Man darf nicht vergessen, dass wir noch immer mitten in der Pandemie sind und die Spätfolgen viele Menschen betreffen werden. Und ich meine damit nicht nur diejenigen, die mit dem Corona-Virus infiziert waren und die noch immer mit Nebenwirkungen leben müssen. Ich denke vor allem an die Entwicklung der Psyche unserer Kinder, die noch lange beschädigt sein wird, wenn die Pandemie für beendet erklärt werden sollte. Und angesichts der neuen Varianten hoffe ich, dass wir weiterhin vorsichtig sein werden.

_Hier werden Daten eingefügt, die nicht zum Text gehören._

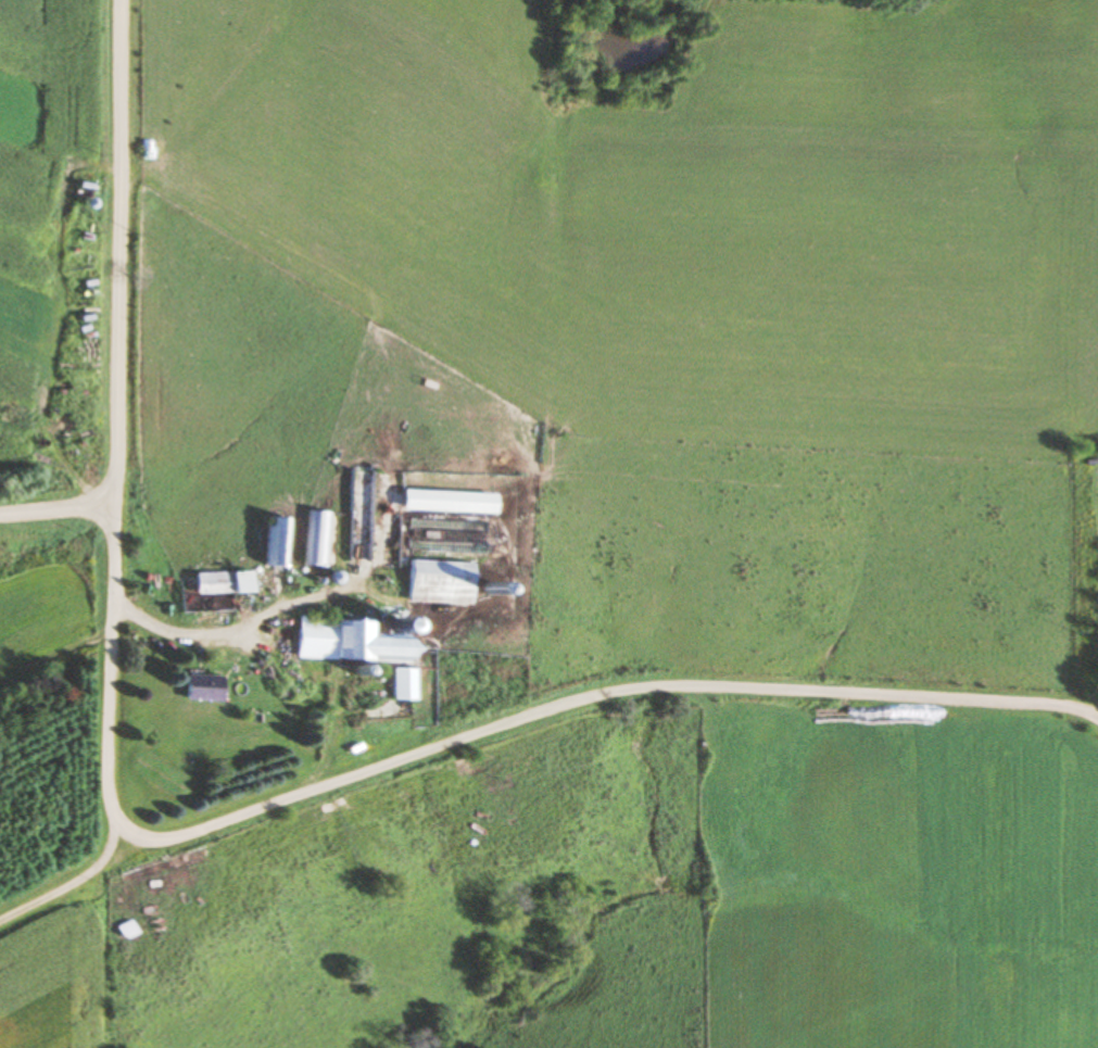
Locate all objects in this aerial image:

Dessen ungeachtet habe ich während des Lockdowns sehr viel gelernt, vor allem wie man über das Internet nicht nur kommunizieren, sondern sogar unterrichten kann. Ich bin da selbst ein bisschen überrascht über mich, weil ich nicht gedacht hätte, dass ich diese technischen Dinge verstehen würde. Faszinierend fand ich auch wie kreativ die Menschen wurden und welche neuen Projekte entstanden sind. Und wie wichtig plötzlich die Kultur gesellschaftsübergreifend war. Ich habe aber auch festgestellt, wie wichtig der persönliche Kontakt zu den Menschen ist. Daher freue ich mich natürlich, endlich wieder live auf einer Bühne stehen und Musik zusammen mit dem Publikum erleben zu können.

Zur Person:

Die 1971 im japanischen Osaka geborene Midori gehört zu den herausragenden Geigerinnen unserer Tage und ist eine viel beachtete internationale Kulturbotschafterin und passionierte Musikpädagogin. 2007 ernannte sie der UN-Generalsekretär Ban Ki-Moon zur Botschafterin des Friedens. Seit ihrem Debüt im Alter von elf Jahren mit dem New York Philharmonic und Zubin Mehta arbeitete Midori mit den großen internationalen Orchestern und wichtigen Musikern zusammen und berührt seitdem das Publikum mit ihrem höchst präzisen und intensiven Spiel.